As youngsters, you must have sailed paper boats. You watched them float until they got all soaked up and sank. You might wonder why these paper boats could float; after all they were small and only made out of paper. But how about the real big sea vessels that sail on smoothly? How is this possible that despite their sizes and the heavy material they are made of, they do not sink? The famous Greek mathematician Archimedes
supplies us with the answers. Archimedes found out that sea vessel could float because water exerts an upward force called buoyant force
. His principle states states that the buoyant force on solid placed in a liquid is equal to the weight of the displaced liquid. If the total weight of the object is less than the amount of water it has displaced, it will float.
Have you notice that if you allow any hollow object such as a plastic container to float on a basin of water, you will observe that as you place it on the water, part of it will submerged. You will also notice that as it submerges, it gently propels water to the sides. This amount of water displaced is equal to the volume that is submerged in water. The container can only displace as much water as its own size. In principle, if the amount of water displaced is equal to the weight of the container, the container floats; if it is less, the container sinks.
A ship is always built in such a way that its weight is less than of all the water it can displace. Ships will float on smoothly and speedily if they are stable and have a low resistance to the water and air. These feature lie on the design and structure of the ships, particularly the hull
(main body of the sheep). The hull must have bulkheads or steel walls divided into watertight compartment. In case the ship is accidentally hit and gets a hole in the side, only the holed compartment is filled with water and not the whole ship. The part of the ship that serves as a backbone is the keel; which has frame or ribs that run the length of the ship.

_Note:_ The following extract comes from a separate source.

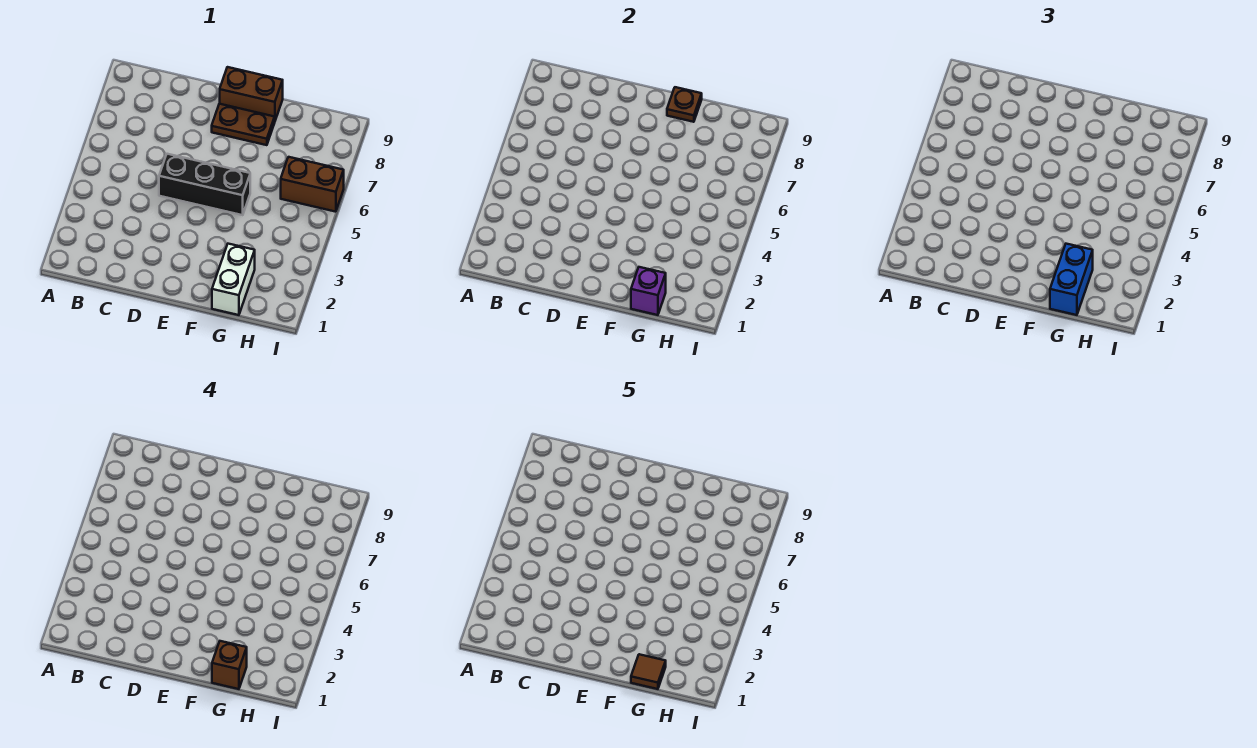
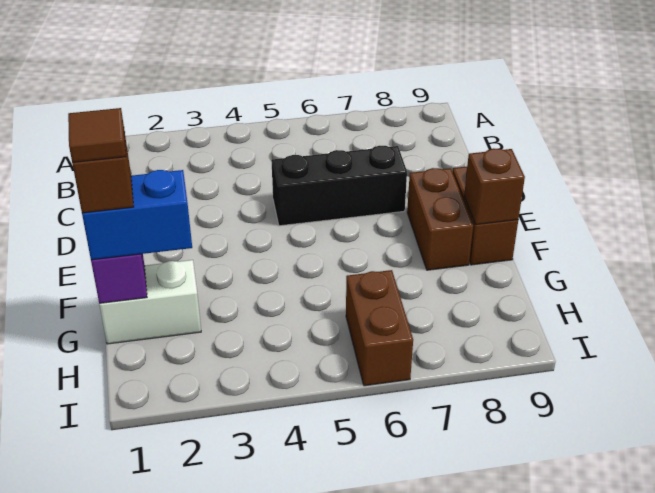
black brick D5:F5 level 1 -> black brick D5:D7 level 1
brown plate E8:F8 level 1 -> brown brick E8:F8 level 1
brown plate F9 level 2 -> brown brick F9 level 2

What cause a ship to stay upright despite of its buoyancy? A ship is stable when its center of gravity and center of buoyancy are in push and pull motions. The center of gravity is defined as the spot where all the forces pushing upwards appear to act. The center of buoyancy is located somewhere at the middle of the ship. When the ship leans over, the center of buoyancy moves to one side but its force is still upward. The line where this force meets the center of buoyancy is called the metacenter.
Metacenter is the vertical line where the force of buoyancy meets the center of buoyancy. An ideal way to keep a boat steady is to make sure that the center of gravity is low. This can be done by adding extra weight to the ship without overloading.
For submarines, the mechanisms of floating and sinking can be controlled. Submarines have ballast tanks
, which are large containers for water and air to help the submarine go underwater, the ballast tanks are filled with sea water. If it needs to emerge, the water is released from the tanks.
Overloading is one of the causes a ship to sink; navigation aids for ships and other sea vessels are continuously provided for by the government to prevent any sea accidents.